Publication of first draft of the tree of life

We are excited to publish the first draft of the Open Tree of Life in PNAS:

http://www.pnas.org/content/early/2015/09/16/1423041112.abstract

Scientists have used gene sequences and morphological data to construct tens of thousands of evolutionary trees that describe the evolutionary history of animals, plants, and microbes. This study is the first, to our knowledge, to apply an efficient and automated process for assembling published trees into a complete tree of life. This tree and the underlying data are available to browse and download from the Internet, facilitating subsequent analyses that require evolutionary trees. The tree can be easily updated with newly published data. Our analysis of coverage not only reveals gaps in sampling and naming biodiversity but also further demonstrates that most published phylogenies are not available in digital formats that can be summarized into a tree of life.

This is only a first draft, and there are plenty of places where the tree does not represent what we know about phylogenetic relationships. We can improve this tree through incorporation of new taxonomic and phylogenetic data. Our data store of trees (which contains many more trees than are included in the draft tree of life) is also a resource for other analyses. If you want to contribute a published tree for synthesis (or for analyses of coverage, conflict, etc), you can upload it through our curation interface.

Other pages and links:

Many thanks to all of the people that provided data, discussion, review, curation, and code and of course to NSF Biology for funding this work!

2 responses

  1. Random Guy

    Where are all the fossil taxa in this tree? Searching for them usually gets me either an error message about them being flagged “incertae sedis” or no results.

    There was nothing at all in Archosauria except extant crocodilians and a small number of extinct near-relatives, plus Neornithes. The 500 or so species of non-avian dinosaurs were missing entirely from the tree. No pterosaurs, ornithischians, or sauropods were in the taxonomy at all, and only a small number of non-avian theropods were.

    Mammals fared a bit better, but the lack of stem-synapsids in the tree synthesis database leads me to question the validity of the entire tree. Dimetrodon was missing from the taxonomy entirely, as was Juramaia, the latter of which as the earliest known eutherian is unacceptable. Important stem-mammals like Eomaia and Morganucodon should have been used to generate the tree as well, but they were also left out of the tree synthesis database.
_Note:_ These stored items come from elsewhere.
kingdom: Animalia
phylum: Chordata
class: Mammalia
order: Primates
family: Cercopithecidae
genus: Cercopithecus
    Furthermore, important transitional fossils like Pikaia (missing from the taxonomy entirely!), Tiktaalik, Australopithecus, Ambulocetus, Archaeopteryx, and Hyracotherium were left out of the tree synthesis database. The lack of these and other intermediates indicate that far from being a comprehensive tree of life, this is a series of leaves with no branches, trunk, or roots. This tree should not have been allowed to be released in its current state.

    Like

    September 23, 2015 at 3:32 am

  2. Random Guy

    I apologize for my tone in the previous post. I recently reviewed the conversation on Reddit and learned there are plans to introduce more fossil taxa in the future. I understand this is sort of a rough draft and not quite a finished product yet.

    I would still have preferred to see some of the more important stem-members of different lineages included from the start, though.